Molto interessante il quarto webinar recentemente organizzato dalla Stazione Sperimentale per l’industria delle pelli e delle materie concianti-SSIP sul tema “Depurazione 4.0: studio del COD recalcitrante ai sistemi depurativi tradizionali”. Ad aprire i lavori la Responsabile Area Politecnico del Cuoio Serena Iossa che ha introdotto l’ing. Daniela Caracciolo, responsabile del nuovo Dipartimento delle Tecnologie per l’Ambiente dell’Area Ricerca e Sviluppo di SSIP,che ha tenuto il webinar.

La relatrice ha iniziato ricordando che SSIP ha svolto diversi progetti sul trattamento delle acque di scarico e da sempre si interessa di tutte le attività di ricerca connesse al settore ambientale conciario. Da qui è scaturito l’approfondimento sul COD recalcitrante e la relativa collaborazione con gli impianti depurativi. Con l’implementazione di conce alternative si è infatti assistito a una sensibile variabilità del carico inquinante nelle acque reflue e ad un incremento del COD recalcitrante.

Daniela Caracciolo

L’obiettivo della ricerca – ha spiegato Caracciolo – è quello di individuare quali sostanze presenti nelle acque provenienti dagli impianti di depurazione sono responsabili del COD recalcitrante, e cercare, grazie ad analisi approfondite, di evitare quanto più possibile l’uscita di questi componenti non biodegradabili o difficilmente biodegradabili.

La relatrice ha quindi svolto un’analisi degli articoli di letteratura, nei quali è stato riscontrato che il COD recalcitrante deriva da sostanze organiche refrattarie all’ossidazione, già oggetto di studio in quanto nocive per l’ambiente e per l’essere umano. Tra queste vi sono i POP, Inquinanti organici persistenti e gli ECD, sostanze chimiche che interferiscono nel normale funzionamento del Sistema endocrino.

Molte associazioni, come ad esempio la ZDHC, richiedono il divieto o il controllo degli scarichi delle industrie conciarie o tessili per garantire che non ci siano sostanze di questo tipo: l’obiettivo comune è arrivare a uno scarico zero delle sostanze pericolose.
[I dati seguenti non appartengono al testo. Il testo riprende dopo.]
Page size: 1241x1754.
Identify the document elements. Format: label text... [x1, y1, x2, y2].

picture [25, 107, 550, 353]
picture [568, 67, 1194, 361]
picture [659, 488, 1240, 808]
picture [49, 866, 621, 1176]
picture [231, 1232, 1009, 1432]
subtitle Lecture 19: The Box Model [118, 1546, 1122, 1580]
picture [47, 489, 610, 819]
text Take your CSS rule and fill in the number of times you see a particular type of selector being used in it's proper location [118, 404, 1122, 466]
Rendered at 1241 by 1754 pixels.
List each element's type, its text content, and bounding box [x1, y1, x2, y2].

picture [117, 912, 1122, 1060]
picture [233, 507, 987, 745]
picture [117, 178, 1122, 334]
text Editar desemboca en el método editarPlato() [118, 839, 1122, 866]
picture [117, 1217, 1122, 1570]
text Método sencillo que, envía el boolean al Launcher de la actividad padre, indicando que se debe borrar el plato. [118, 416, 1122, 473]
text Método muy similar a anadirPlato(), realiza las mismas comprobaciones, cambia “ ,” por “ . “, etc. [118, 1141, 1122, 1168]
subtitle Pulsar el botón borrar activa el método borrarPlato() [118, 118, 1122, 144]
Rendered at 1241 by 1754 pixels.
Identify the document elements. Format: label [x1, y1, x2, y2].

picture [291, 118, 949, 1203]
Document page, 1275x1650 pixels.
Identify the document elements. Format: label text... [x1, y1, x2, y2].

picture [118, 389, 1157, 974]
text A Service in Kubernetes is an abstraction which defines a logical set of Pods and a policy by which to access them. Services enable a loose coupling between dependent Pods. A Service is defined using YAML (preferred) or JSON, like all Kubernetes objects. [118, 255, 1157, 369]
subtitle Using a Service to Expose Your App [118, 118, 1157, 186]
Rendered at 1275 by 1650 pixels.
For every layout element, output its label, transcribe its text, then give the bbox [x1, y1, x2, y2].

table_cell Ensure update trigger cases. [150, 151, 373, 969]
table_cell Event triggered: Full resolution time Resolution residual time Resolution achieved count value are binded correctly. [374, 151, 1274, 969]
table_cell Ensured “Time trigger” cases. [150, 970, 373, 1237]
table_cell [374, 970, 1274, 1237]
Per questo motivo, grazie al trasferimento nella nuova sede e all’ampliamento del parco macchine, la SSIP offre ora la possibilità di analizzare concentrazioni anche minime di queste sostanze con metodi altamente sofisticati.

In ultima analisi, sono stati illustrati i nuovi strumenti e le tecniche messe a disposizione dalla Stazione Sperimentale e dall’Università di Napoli a questo scopo, come l’ICP MS, la HPLC MS-MS, la nano LC-MS/MS orbitrap e il sistema Maldi TOF-TOF 4800 plus.